Quite apart from the human tragedy, the killing of Chris Stevens, the US ambassador to Libya, in Benghazi last week is of huge symbolic value. At first glance, the President might appear to have come out on top. Mitt Romney's too-quick, overly political response handed Mr Obama the opportunity to accuse his Republican challenger of a tendency to "shoot first and aim later" – not a good qualification for a prospective commander-in-chief. By catapulting overseas concerns to the top of the agenda, the disturbances also emphasise the lack of foreign policy details from Mr Romney so far.
But it would be unwise to overlook the extent to which protecting American lives – both at home and abroad – is viewed by many US voters as the primary gauge of presidential competence. Just as the Iranian hostage crisis proved fatal to Jimmy Carter's hopes of re-election, so too George W Bush's no-holds-barred response to the 9/11 terrorist attacks (which were too early in his presidency to be considered his fault) went a long way to guaranteeing a second term. Against such a standard, the past week's events play very badly indeed for the incumbent.

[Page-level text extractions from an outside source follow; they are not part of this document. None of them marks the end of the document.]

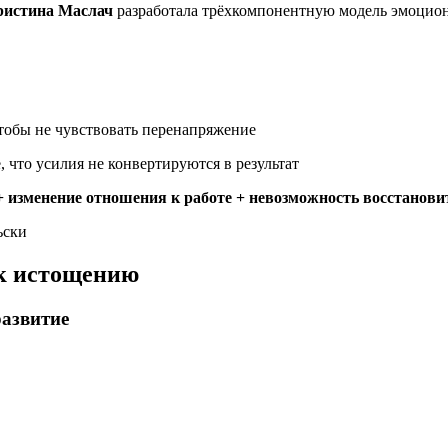
ристина Маслач
разработала трёхкомпонентную модель эмоцион
тобы не чувствовать перенапряжение
что усилия не конвертируются в результат
+ изменение отношения к работе + невозможность восстано
ьски
 к истощению
развитие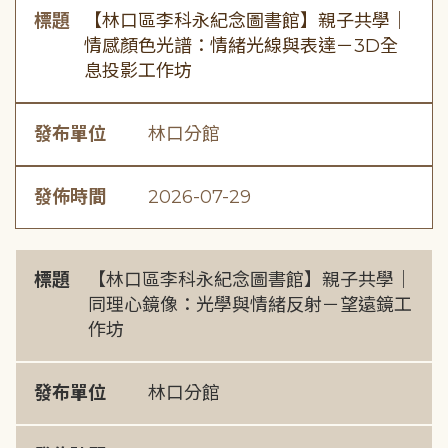
標題
【林口區李科永紀念圖書館】親子共學｜
情感顏色光譜：情緒光線與表達－3D全
息投影工作坊
發布單位
林口分館
發佈時間
2026-07-29
標題
【林口區李科永紀念圖書館】親子共學｜
同理心鏡像：光學與情緒反射－望遠鏡工
作坊
發布單位
林口分館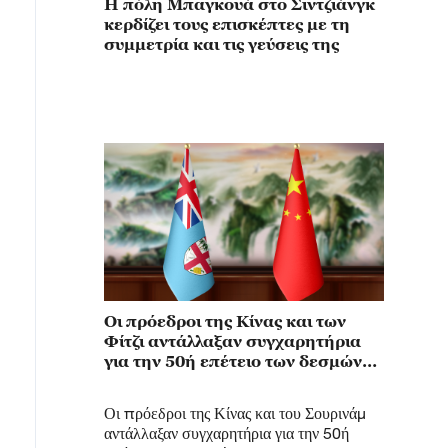
Η πόλη Μπαγκουά στο Σιντζιάνγκ
κερδίζει τους επισκέπτες με τη
συμμετρία και τις γεύσεις της
Οι πρόεδροι της Κίνας και των
Φίτζι αντάλλαξαν συγχαρητήρια
για την 50ή επέτειο των δεσμών
τους
Οι πρόεδροι της Κίνας και του Σουρινάμ
αντάλλαξαν συγχαρητήρια για την 50ή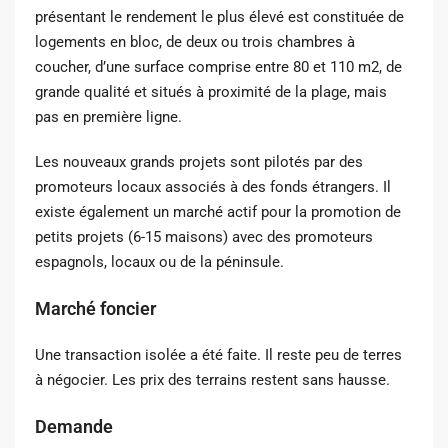
présentant le rendement le plus élevé est constituée de
logements en bloc, de deux ou trois chambres à
coucher, d’une surface comprise entre 80 et 110 m2, de
grande qualité et situés à proximité de la plage, mais
pas en première ligne.
Les nouveaux grands projets sont pilotés par des
promoteurs locaux associés à des fonds étrangers. Il
existe également un marché actif pour la promotion de
petits projets (6-15 maisons) avec des promoteurs
espagnols, locaux ou de la péninsule.
Marché foncier
Une transaction isolée a été faite. Il reste peu de terres
à négocier. Les prix des terrains restent sans hausse.
Demande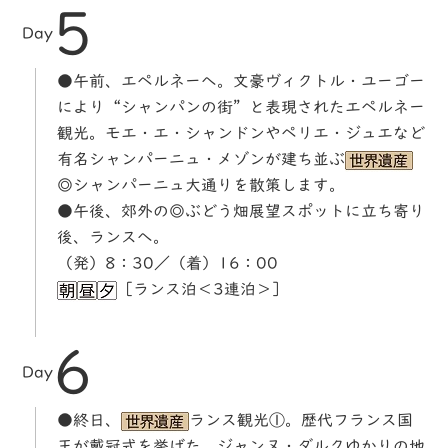
5
Day
●午前、エペルネーへ。文豪ヴィクトル・ユーゴー
により“シャンパンの街”と表現されたエペルネー
観光。モエ・エ・シャンドンやペリエ・ジュエなど
有名シャンパーニュ・メゾンが建ち並ぶ
◎シャンパーニュ大通りを散策します。
●午後、郊外の◎ぶどう畑展望スポットに立ち寄り
後、ランスへ。
（発）8：30／（着）16：00
［ランス泊＜3連泊＞］
6
Day
●終日、
ランス観光①。歴代フランス国
王が戴冠式を挙げた、ジャンヌ・ダルクゆかりの地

As a Democrat, Mr Obama always had much to prove on issues of security. In fact, he has handled the Arab Spring well, carefully standing back from overt influence while working hard to build relations with new leaders. But the spectacle of embassies under siege and diplomats killed – for the first time in decades – threatens to see such deftness characterised as weakness, perhaps even cancelling out the bounce from the killing of Osama bin Laden.
For much of middle America, realpolitik and the long diplomatic game are as nothing compared with the brute fact of their compatriots' safety. Mr Obama has some explaining to do.